Thermographic detection and localisation of unsteady flow separation on rotor blades of wind turbines

Abstract

A thermographic detection and localization of unsteady flow separation on an operating wind turbine of type GE1.5sl is presented and verified by means of tufts flow visualisation. Unsteady flow separation phenomena such as dynamic stall are an undesired flow state as it causes fatigue failures, limits the turbine efficiency and increases noise emissions from the rotor blades. In comparison to available methods for stall detection on wind turbines, the presented infrared thermographic measurement approach is non-invasive, in-process capable and provides a high spatial resolution. On the basis of the thermodynamic response behaviour of the surface temperature in case of unsteady flow events, a two-step signal processing approach is proposed, to achieve the highest possible spatio-temporal resolution in the detection and localisation of stall. First, the identification of distinct maxima of the spatial standard deviation of difference images, enables to determine potential stall events in time.
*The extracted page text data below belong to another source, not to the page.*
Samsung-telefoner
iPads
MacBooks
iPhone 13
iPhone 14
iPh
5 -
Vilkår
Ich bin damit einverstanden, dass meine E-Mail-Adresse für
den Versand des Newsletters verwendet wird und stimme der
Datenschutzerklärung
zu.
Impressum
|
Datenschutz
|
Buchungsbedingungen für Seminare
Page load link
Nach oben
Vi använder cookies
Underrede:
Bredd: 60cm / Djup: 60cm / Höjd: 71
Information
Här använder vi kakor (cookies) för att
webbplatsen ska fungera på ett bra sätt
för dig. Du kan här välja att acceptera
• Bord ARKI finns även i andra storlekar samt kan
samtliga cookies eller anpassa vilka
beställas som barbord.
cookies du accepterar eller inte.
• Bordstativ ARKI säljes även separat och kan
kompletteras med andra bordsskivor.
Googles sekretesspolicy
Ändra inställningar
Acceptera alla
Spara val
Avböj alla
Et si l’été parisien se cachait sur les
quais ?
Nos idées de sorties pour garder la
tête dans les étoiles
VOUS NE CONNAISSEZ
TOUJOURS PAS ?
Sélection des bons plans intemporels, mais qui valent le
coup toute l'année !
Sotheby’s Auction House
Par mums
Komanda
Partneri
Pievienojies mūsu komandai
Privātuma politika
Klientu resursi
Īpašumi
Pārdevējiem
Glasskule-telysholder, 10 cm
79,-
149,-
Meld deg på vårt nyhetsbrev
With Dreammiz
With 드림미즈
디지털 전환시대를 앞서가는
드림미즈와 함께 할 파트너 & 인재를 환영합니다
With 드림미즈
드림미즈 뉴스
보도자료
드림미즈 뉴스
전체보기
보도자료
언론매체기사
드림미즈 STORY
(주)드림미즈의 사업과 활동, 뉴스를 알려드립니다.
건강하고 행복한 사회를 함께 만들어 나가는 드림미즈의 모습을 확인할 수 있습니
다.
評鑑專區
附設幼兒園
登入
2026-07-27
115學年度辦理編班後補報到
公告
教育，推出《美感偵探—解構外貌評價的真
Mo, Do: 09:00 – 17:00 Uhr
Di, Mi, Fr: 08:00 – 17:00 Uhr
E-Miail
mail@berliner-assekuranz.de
In the subsequent combined image evaluation with a transient approach and a principal component analysis, unsteady flow separation is detected during the occurrence of a strong wind gust with the maximum time resolution (image exposure time) as well as the maximum spatial resolution (image resolution), respectively, despite the limited signal-to-noise ratio compared to wind tunnel experiments. In addition, a geometric assignment of the image data to the rotor blade geometry is conducted, which enables a localization of the separation point on the 3 days rotor blade geometry with a maximal uncertainty of 2.3% of the chord length.